R : C'est un exemple classique de double standard : traiter un régime ennemi avec douceur dans le but de l'amadouer et un allié avec dureté parce qu'il vous tape sur les nerfs. Pensez à la Russie et à la Pologne ou à la Chine et à Taiwan. Obama a misé sa crédibilité en politique étrangère sur un accord avec l'Iran et n'aurait pas laissé un soulèvement civil gênant se mettre en travers de son chemin. Il avait aussi un dégoût pour Moubarak et ne voyait aucune raison de lui venir en aide. Je m'attends à ce que Biden répète ce même comportement bien que de façon moins prononcée.
En 2014, Joe Biden, alors vice-président, s'exprimait à la Harvard Kennedy School. |
Q : L'administration Trump vient d'annoncer le retrait de milliers de soldats d'Irak et d'Afghanistan. Sage décision ?
R : Non, cette mesure ouvre la voie à de nouvelles perturbations dans ces deux pays où les États-Unis ont perdu des milliers de vies et investi des milliards de dollars. Ce changement brutal de dernière minute est probablement dû au fait que Trump pense qu'il doit tenir sa promesse de mettre fin à ce qu'il appelle les «guerres éternelles» de l'Amérique. Mais, étant donné qu'il redeviendra un simple citoyen dans quelques semaines, il est hautement irresponsable de sa part de lancer cette initiative majeure si tard dans son mandat.
Q : Quelle est la situation laissée à l'administration entrante ?

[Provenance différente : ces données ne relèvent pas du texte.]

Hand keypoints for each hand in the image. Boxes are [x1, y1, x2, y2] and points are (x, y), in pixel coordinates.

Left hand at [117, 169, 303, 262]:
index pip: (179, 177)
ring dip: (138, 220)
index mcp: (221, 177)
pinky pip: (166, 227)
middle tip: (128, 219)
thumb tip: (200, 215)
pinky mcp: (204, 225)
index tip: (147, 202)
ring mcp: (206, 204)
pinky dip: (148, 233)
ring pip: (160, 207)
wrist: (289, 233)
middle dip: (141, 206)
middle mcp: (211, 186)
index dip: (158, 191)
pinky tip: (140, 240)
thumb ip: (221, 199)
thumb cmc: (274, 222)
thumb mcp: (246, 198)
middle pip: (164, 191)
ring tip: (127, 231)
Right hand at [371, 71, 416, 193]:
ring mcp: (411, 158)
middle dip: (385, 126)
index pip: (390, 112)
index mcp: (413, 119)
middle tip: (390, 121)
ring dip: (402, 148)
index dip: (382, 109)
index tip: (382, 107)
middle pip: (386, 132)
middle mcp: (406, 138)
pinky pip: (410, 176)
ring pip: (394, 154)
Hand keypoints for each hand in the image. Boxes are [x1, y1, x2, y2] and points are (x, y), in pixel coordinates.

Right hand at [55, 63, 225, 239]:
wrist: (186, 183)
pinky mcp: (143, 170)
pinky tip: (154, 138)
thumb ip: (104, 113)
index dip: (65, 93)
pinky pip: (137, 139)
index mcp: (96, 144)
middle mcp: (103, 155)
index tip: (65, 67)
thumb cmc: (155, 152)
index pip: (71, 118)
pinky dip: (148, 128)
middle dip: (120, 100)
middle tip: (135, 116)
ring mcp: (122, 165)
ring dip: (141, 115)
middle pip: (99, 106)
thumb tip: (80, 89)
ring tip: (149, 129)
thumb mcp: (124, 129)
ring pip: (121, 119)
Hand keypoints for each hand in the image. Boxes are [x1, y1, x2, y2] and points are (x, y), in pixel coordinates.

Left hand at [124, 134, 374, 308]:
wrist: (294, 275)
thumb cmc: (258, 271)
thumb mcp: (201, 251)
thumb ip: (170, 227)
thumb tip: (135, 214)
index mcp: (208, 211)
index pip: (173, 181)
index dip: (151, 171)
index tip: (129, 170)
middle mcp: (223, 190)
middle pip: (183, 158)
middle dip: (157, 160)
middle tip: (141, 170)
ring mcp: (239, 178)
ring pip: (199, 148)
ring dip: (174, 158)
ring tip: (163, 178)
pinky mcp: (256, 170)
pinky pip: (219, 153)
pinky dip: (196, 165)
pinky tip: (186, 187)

R : Cette nouvelle administration fait face au choix peu attrayant d'accepter le fait accompli posé par Trump ou de l'annuler. Cette deuxième option ne sera pas une tâche facile étant donné la façon dont le retrait modifie les mentalités tant à l'étranger qu'aux États-Unis. Bref, Trump a laissé une boule puante sur le bureau de son successeur.